---------- RECORDED DATA

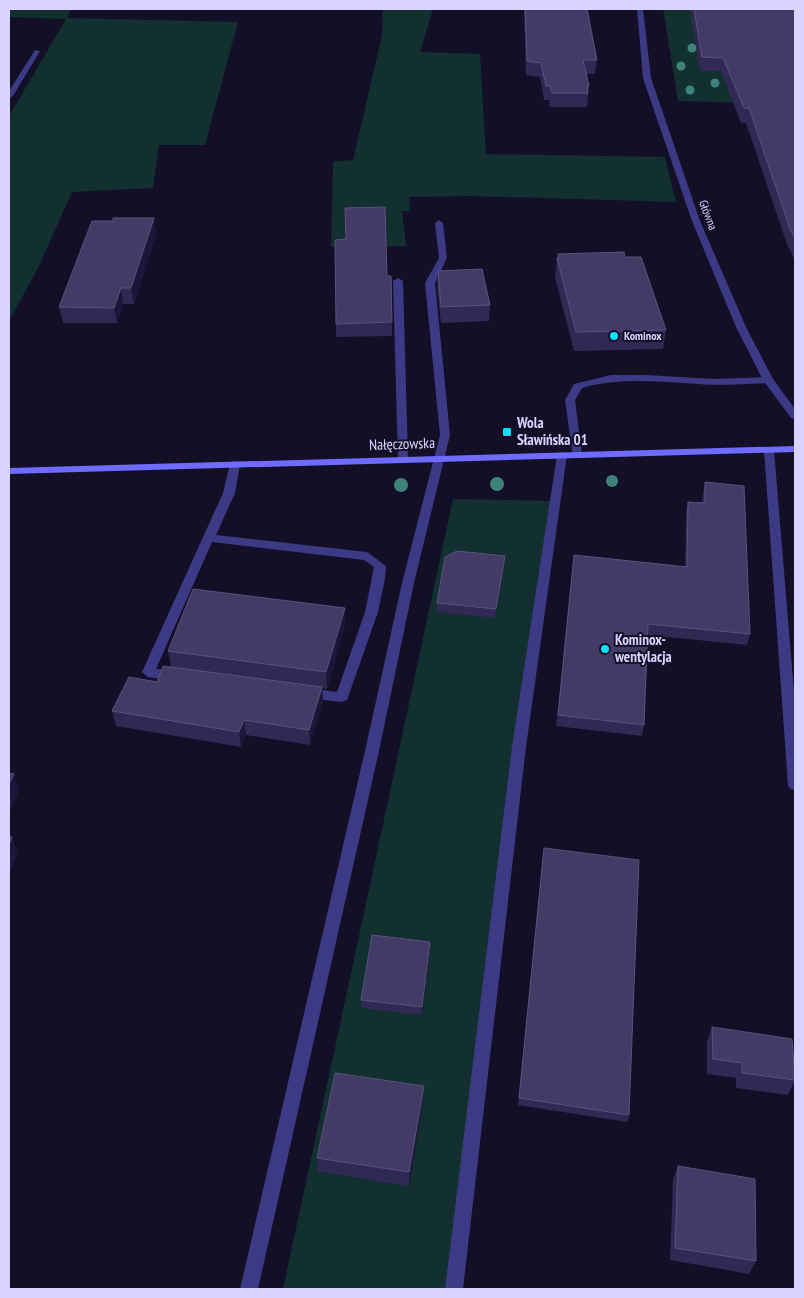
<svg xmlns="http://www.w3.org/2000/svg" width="804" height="1298" viewBox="0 0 804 1298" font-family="'PT Sans Narrow',sans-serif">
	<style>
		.green { fill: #12302f }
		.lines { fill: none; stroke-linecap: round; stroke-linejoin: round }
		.lane { fill: #3d3a85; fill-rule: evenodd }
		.street { fill: #3d3a85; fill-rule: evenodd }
		.secondary { fill: #6f6bff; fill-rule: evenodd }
		.tree { fill: #3d827b }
		.wall { fill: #312854 }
		.shaded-wall { fill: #1d163a }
		.building { fill: #433a66; stroke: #5a527e }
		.poi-dot { fill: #00e5ff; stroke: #130f26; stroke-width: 2 }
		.labels { text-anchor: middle; stroke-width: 4; stroke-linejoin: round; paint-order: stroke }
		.far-street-label { font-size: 12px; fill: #d9d4ff; stroke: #130f26 }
		.far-poi-label { font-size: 12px; font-weight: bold; fill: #d9d4ff; stroke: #130f26; text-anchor: start }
		.poi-label { font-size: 15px; font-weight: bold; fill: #d9d4ff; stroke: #130f26; text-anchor: start }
		.street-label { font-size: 15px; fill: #d9d4ff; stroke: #130f26 }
	</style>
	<rect width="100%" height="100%" fill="#130f26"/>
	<path class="green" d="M9 9H71L67 18 238 22 205 145H159L153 188 72 192 38 268 9 321V116L66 19 9 17Z
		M383 9H433L420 52 480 54 486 154 665 157 676 202 470 196 409 197 410 211H402L406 246 331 247 333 162 353 160 382 35Z
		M663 9 795 14V104L678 101Z
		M453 499 555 501 458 1289H283Z"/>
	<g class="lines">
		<path class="lane" d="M35 50 40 51 13 96 9 98V91Z
			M439 220 443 223 447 258 435 283 450 435 414 583 379 751 258 1289H240L365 751 402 583 440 435 425 283 439 258 435 223Z
			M398 278 403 281 408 459 403 462 398 459 393 281Z
			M611 375H646L714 379 768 377 773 380 768 383C745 384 721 386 698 384 658 382 621 377 582 388L575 400 582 455 581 457H573L565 400 574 384Z
			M769 447 774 450 795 704V790L790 789 788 785 764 450Z
			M562 452 567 455 526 747 463 1289H445L512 747 557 455Z
			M235 461 240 464 235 493 216 535 367 552 386 566 385 579 378 612 347 700 342 702 306 698 301 696 300 693 301 690 306 688 337 692 365 612 374 567 364 560 212 542 156 669 175 671 181 676 175 681 148 677 142 672 223 493 230 464Z"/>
		<path class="street" d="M637 9H643L651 78 700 221 746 327 773 379 795 409V419L791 418 763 380 736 327 692 221 643 78Z"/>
		<path class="secondary" d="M795 446V452L9 474V468Z"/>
	</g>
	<g class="tree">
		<circle cx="692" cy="48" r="4.5"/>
		<circle cx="681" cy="66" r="4.5"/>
		<circle cx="715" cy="83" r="4.5"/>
		<circle cx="690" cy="90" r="4.5"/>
		<circle cx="612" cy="481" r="6"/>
		<circle cx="497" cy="484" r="7"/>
		<circle cx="401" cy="485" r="7"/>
	</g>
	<path class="wall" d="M91 9H124V10Z
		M524 9H587L597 60 595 74H586L589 86 587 107H550L549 100H544L540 77 526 75Z
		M690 9H795V261L787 244 746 123H741L721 71H700Z
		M154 218 156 234 134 304H123L117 323H63L59 307 113 221Z
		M558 254 625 257 666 330 663 349 574 351 555 277 557 258Z
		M438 271 490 305 489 321 441 323 437 287Z
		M387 276H391L392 336 336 337V324Z
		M705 482 750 634 747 645 648 635 644 725 642 736 556 726 574 555 685 567 686 512 688 502 702 503 703 493Z
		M504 565 495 618 437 612V603Z
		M345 608V625L327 689 322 688 323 701 310 745 246 735 241 747 116 726 112 711 157 682 171 667 168 651Z
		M543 856 629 1115 627 1122 518 1105Z
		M430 942V950L422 1015 362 1008 361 1000Z
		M712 1027 795 1080 788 1095 736 1088V1078L707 1074V1042Z
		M423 1101 409 1186 318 1171 317 1158Z
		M678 1166 756 1261 749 1274 670 1260 673 1180Z"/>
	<path class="shaded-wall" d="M154 218 156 234 134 304 131 288Z
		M121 288 123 304 117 323 114 308Z
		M505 556 504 565 495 618 496 609Z
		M345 608V625L327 689 326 672Z
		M322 687 323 701 310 745 309 730Z
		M244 720 246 735 241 747 239 732Z
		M14 774 19 791 9 813V784Z
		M12 837 18 854 9 874V845Z
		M430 942V950L422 1015V1007Z
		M424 1086 423 1101 409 1186V1172Z"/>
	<path class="building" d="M525 9H587L597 60H583L589 86H587L588 93H552L550 86H546L541 63 527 61Z
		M694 9H795V239L790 229 749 108H744L723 58 702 57Z
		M385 207 387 276H391L392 322 336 324 335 240 346 239 345 208Z
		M113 218H154L131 288H121L114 308 59 307 92 221H113Z
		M624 252 625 257H641L666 330 576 332 557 258H559L558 254Z
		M482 269 490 305 441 307 438 271Z
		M705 482 744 486 750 634 648 624 644 725 558 715 574 555 687 567 688 502 705 503Z
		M457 551 505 556 496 609 437 603 445 557Z
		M193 589 345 608 326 672 168 651Z
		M163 666 322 687 309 730 244 720 239 732 112 711 129 677 157 682Z
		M9 773 14 774 9 784Z
		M9 837H12L9 845Z
		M544 848 639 860 629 1115 519 1098Z
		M372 935 430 942 422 1007 361 1000Z
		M712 1027 792 1039 795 1080 742 1073V1063L713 1059Z
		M335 1073 424 1086 409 1172 317 1158Z
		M678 1166 755 1179 756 1261 675 1248Z"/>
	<g class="poi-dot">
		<circle cx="614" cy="336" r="5"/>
		<rect x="502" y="427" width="10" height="10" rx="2.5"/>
		<circle cx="605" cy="649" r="5"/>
	</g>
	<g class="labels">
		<g class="far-street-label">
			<text transform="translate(708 215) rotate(69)" y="4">Główna</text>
		</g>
		<g class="far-poi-label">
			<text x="624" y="340">Kominox</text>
		</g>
		<g class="poi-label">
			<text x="517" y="428">Wola<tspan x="517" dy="17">Sławińska 01</tspan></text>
			<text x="615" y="645">Kominox-<tspan x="615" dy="17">wentylacja</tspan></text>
		</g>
		<g class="street-label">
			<text transform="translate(402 444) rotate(-2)" y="5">Nałęczowska</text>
		</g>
	</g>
	<rect width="804" height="1298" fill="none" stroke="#d9d4ff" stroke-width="20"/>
</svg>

--------------------

* **WHAT THE EXERCISE ASKS**:
Search the entries for the word "lines", then list each line that holds it.

* **EXERCISE RESPONSE**:
		.lines { fill: none; stroke-linecap: round; stroke-linejoin: round }
	<g class="lines">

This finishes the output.